■ **Excerpt provided**:
----------
The Need of Love is the second studio album by American band Earth, Wind & Fire, released in November 1971 by Warner Bros. Records. The album reached No. 35 on the Billboard Top Soul Albums chart. The Need of Love would be the band's final album for Warner Bros. until 1993's Millennium on Reprise Records.

Overview
The Need of Love was produced by Joe Wissert and recorded at
Sunset Sound Studios, Hollywood.

Artists such as Jean Carne sang on the album.

The track, "Everything Is Everything", is a cover of the Donny Hathaway song.

Singles
"I Think About Lovin' You" reached No. 44 on the Billboard Hot Soul Singles chart.

Critical reception

Al Rudis of The Chicago Sun Times wrote "Their second album, The Need of Love again displays some unusual music that might be called avant garde were it not so melodic and entrancing. The nine-member group mixes excellent jazzy instrumentals with harmony singing and chanting, some big band sounds and some free-form parts as well as solid soul beats. It all works beautifully, and while the elements of Earth, Wind and Fire aren't new, this mixture of them is a unique sound."
----------
Reproduce the entire article on The Need of Love album word for word.

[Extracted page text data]
----------
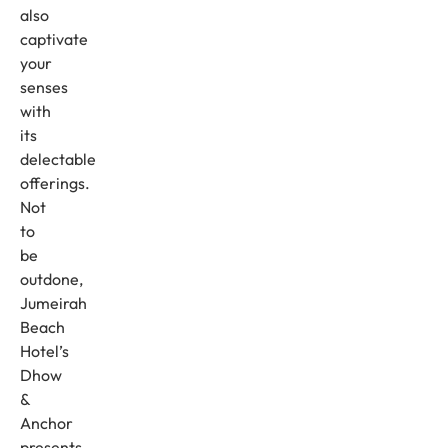
also
captivate
your
senses
with
its
delectable
offerings.
Not
to
be
outdone,
Jumeirah
Beach
Hotel’s
Dhow
&
Anchor
presents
----------
■ **Answer box**:
The Need of Love is the second studio album by American band Earth, Wind & Fire, released in November 1971 by Warner Bros. Records. The album reached No. 35 on the Billboard Top Soul Albums chart. The Need of Love would be the band's final album for Warner Bros. until 1993's Millennium on Reprise Records.

Overview
The Need of Love was produced by Joe Wissert and recorded at
Sunset Sound Studios, Hollywood.

Artists such as Jean Carne sang on the album.

The track, "Everything Is Everything", is a cover of the Donny Hathaway song.

Singles
"I Think About Lovin' You" reached No. 44 on the Billboard Hot Soul Singles chart.

Critical reception

Al Rudis of The Chicago Sun Times wrote "Their second album, The Need of Love again displays some unusual music that might be called avant garde were it not so melodic and entrancing. The nine-member group mixes excellent jazzy instrumentals with harmony singing and chanting, some big band sounds and some free-form parts as well as solid soul beats. It all works beautifully, and while the elements of Earth, Wind and Fire aren't new, this mixture of them is a unique sound."